John Gower is a writer for NerdWallet.com, a personal finance website dedicated to helping you make smart financial decisions.

Knowing the signs and stopping the crime are the steps to take in the immediate event of abuse, but what about the future? You don’t need to wait around to protect aging loved ones from being targeted for financial exploitation. Build up reinforcement measures and guard their finances against those who would like to use them for their own purposes.

1. Check in occasionally

It may seem obvious but this step is often overlooked. By checking in with the loved one, you can tell if any changes occur, whether in health, habits, or even conversation topics. These can help you assess their psychological condition (if you think an onset of dementia or Alzheimer’s is coming) and how they’re spending their time and money. Any abrupt changes in financial habits such as forgetting bills, spending far in excess of normal monthly obligations, or excessive gift-giving (especially to one person) are cause enough to investigate.

2. Set up automatic deposits and payments

Both out of convenience and safety, ensure that the elder uses automatic payments for mortgage or rent, utilities, and car payments, as well as automatic deposits for Social Security benefits, pension payments, and tax refunds. This eliminates the possibility of any unnecessary middlemen managing the money.

4. Consider power of attorney

If you realize that the fiduciary, the financial trustee of your elderly relative, is not quite listening to your advice and making suspicious or extreme changes to the elder’s finances, it’s time to consider getting a lawyer’s opinion. One possible solution offered will be for you to become the power of attorney for the elder. In this way, you will be able to supersede financial control from the fiduciary and protect the older loved one’s accounts.

3. Prudence about any investment “opportunities”

A prime method of exploiting the finances of seniors is in spectacular “investment opportunities.” These tend to be the sort of scams to watch out for, but they shouldn’t be the reason to stop the elder from investing altogether. Check in with a financial advisor before any investments are made and once they are approved, make sure that regular oversight on investments is maintained, either by the elder’s fiduciary or even you.
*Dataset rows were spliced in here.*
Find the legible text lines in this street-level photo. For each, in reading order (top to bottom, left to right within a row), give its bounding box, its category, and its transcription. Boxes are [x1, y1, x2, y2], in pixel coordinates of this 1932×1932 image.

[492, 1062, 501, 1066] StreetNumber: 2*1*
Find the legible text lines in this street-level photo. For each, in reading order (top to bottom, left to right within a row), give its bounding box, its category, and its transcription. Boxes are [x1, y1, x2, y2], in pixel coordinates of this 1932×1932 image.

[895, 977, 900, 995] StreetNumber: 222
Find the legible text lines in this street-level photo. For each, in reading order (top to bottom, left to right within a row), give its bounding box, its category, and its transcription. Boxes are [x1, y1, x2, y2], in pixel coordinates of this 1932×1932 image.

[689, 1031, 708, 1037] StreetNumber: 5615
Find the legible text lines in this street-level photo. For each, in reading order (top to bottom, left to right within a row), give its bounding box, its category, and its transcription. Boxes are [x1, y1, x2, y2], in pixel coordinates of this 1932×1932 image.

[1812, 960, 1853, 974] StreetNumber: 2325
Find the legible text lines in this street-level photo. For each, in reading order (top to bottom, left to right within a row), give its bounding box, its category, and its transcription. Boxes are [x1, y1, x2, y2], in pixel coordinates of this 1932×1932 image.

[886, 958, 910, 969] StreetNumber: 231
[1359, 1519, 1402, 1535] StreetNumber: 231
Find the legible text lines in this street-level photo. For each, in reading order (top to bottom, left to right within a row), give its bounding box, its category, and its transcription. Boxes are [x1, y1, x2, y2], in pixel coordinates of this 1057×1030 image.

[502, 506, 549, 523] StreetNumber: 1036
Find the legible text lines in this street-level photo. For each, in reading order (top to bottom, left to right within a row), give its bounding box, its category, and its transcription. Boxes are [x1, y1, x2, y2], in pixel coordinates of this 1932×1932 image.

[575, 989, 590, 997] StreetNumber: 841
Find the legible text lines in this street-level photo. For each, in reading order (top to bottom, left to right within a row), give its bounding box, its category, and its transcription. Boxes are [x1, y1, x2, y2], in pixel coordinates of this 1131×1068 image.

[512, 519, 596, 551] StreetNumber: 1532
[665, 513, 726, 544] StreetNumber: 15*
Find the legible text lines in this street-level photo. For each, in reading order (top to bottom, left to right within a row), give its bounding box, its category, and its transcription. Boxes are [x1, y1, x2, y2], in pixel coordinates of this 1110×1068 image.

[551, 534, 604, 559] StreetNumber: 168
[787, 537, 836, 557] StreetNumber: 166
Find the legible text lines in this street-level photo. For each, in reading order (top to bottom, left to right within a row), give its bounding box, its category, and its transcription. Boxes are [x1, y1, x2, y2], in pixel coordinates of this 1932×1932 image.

5. Vet and monitor any caregivers

Do a background check for criminal history on any new person responsible for the senior’s care. While checking in and visiting the loved one, keep a careful eye on both any valuables and important documents in the room or general vicinity. Get to know the caregiver and ask them how the senior is doing during your visit too. This way you can compare their assessment with your own and the senior’s.

Ultimately, this type of exploitation may be more subtle and gradual than you think. Recognizing the signs and perpetrators, acting when necessary, and taking preventative steps will put you ahead and ultimately give you peace of mind in knowing that your older loved one is not being subject to elder financial abuse.